X	Y	Width	Height	Text
94	50	351	10	Organisasjonsnr:TOLLREGION OSLO OG AKERSHUS
377	193	145	10	981641205Kundenummer:
111	355	439	10	49 832Sum deklarasjoner

Screenshot of the PDF data (pdf file attached)

Comments

These text items shouldn’t be pushed into a single string.
If they are, they should be in left -> right order even though the right is 1 point unit higher than the left item
But perhaps the TextFragment API is the wrong API? We need text + location rectangles, but are happy with the unprocessed raw PDF data… We don’t need to go through regex filtering or layout processing.

Current Code (C#)

codewarior · December 10, 2015, 2:40am

Hi Bjornar,

Thanks for using our API’s.

Can you please share the code snippet which you are using, so that we can test the scenario in our environment. We are sorry for this inconvenience.

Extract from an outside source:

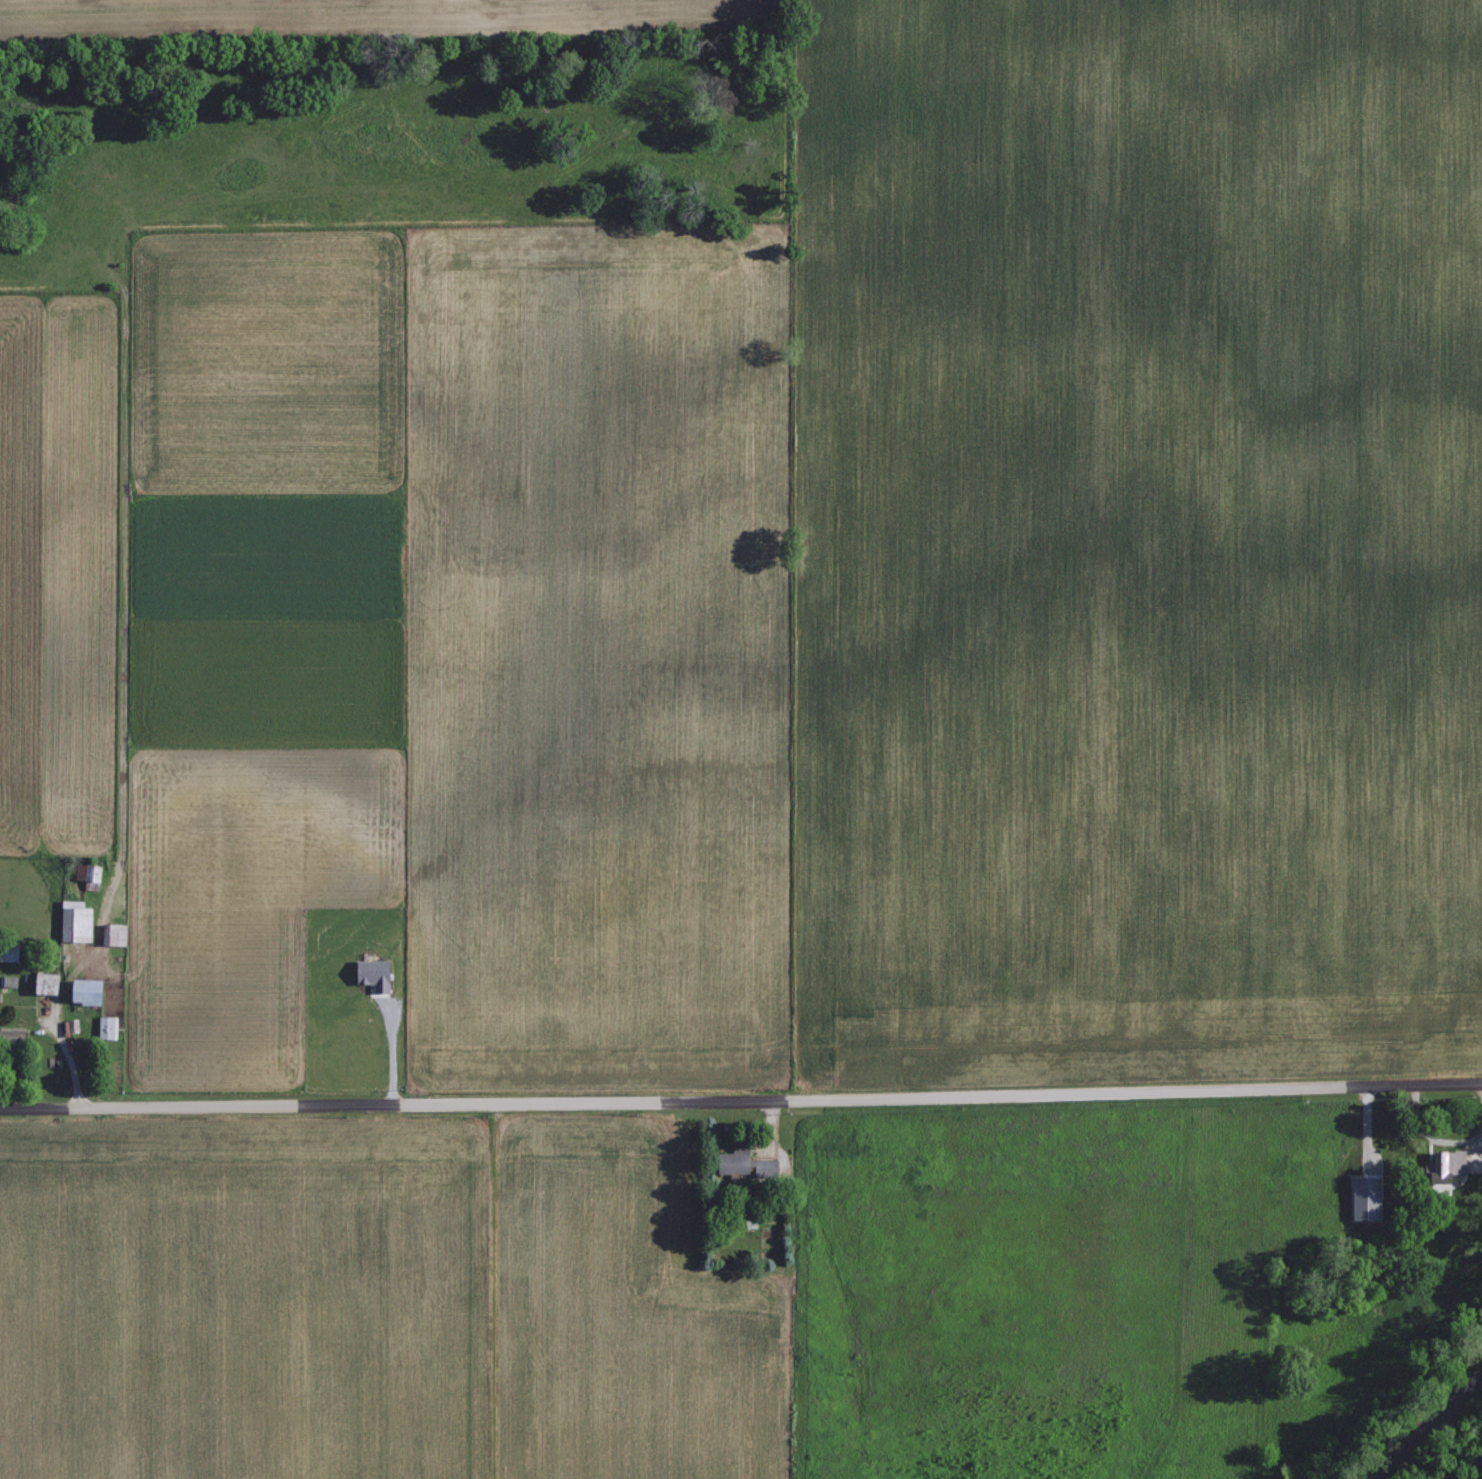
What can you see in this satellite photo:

JoelMcIntyre · December 28, 2015, 9:41am

Here's the code we're using. (We convert PDF page coords to top left before printing them out so the above coordinates are from a top left origin, but the below is still in bottom left PDF units.)

---

Document doc = new Document(Filename);

TextFragmentAbsorber text = new TextFragmentAbsorber(@".+", new TextSearchOptions(true));

doc.Pages.Accept(text);

foreach (TextFragment fragment in text.TextFragments)

{

// Extract text and create TextRow

TextRow row = new TextRow();

row.Text = fragment.Text;

row.Page = fragment.Page.Number - 1;

Rectangle rect = fragment.Rectangle;

row.X = (int)Math.Round(rect.LLX);

row.Y = (int)Math.Round(rect.LLY);

row.Width = (int)Math.Round(rect.Width);

row.Height = (int)Math.Round(rect.Height);

}

codewarior · December 29, 2015, 3:21am

Hi Bjornar,

Thanks for sharing the details.

I have tried executing the code but I am afraid TextRow object is not defined. Can you please share some sample project, which can help us in replicating the issue in our environment.

JoelMcIntyre · December 29, 2015, 10:11am

Ah, sorry, TextRow was just our local object to catch the data we were interested in for later processing.

Below is a simpler version w/out TextRow that dumps the info to the Output window in a format easy to read or copy into Excel.

And as a reminder, the major problem we are having is that words displayed Left to Right as two separate pdf file fragments (Kundenummer: 981641205) are being returned Right to Left as one Aspose Text fragment because the right side is 1 ppi higher (981641205Kundenummer:).

---

Document doc = new Document(Filename);

TextFragmentAbsorber text = new TextFragmentAbsorber(@".+", new TextSearchOptions(true));

doc.Pages.Accept(text);

foreach (TextFragment fragment in text.TextFragments)

{

int X = (int)Math.Round(rect.LLX);

int Y = (int)Math.Round(rect.URY);

int Width = (int)Math.Round(rect.Width);

int Height = (int)Math.Round(rect.Height);

string Text = fragment.Text;

System.Diagnostics.Debug.WriteLine(string.Format("{0,4} \t{1,4} \t{2,4} \t{3,4} \t{4}", X, Y, Width, Height, Text));

}

codewarior · December 30, 2015, 9:08am

Hi Bjornar,

Thanks for sharing the details.

I
have tested the scenario and I am able to notice the same problem. For the sake
of correction, I have logged this problem as PDFNEWNET-40068 in
our issue tracking system. We will further look into the details of this
problem and will keep you updated on the status of correction. Please be
patient and spare us little time. We are sorry for this inconvenience.

aspose.notifier · April 5, 2019, 9:39pm

The issues you have found earlier (filed as PDFNET-40068) have been fixed in Aspose.PDF for .NET 19.4.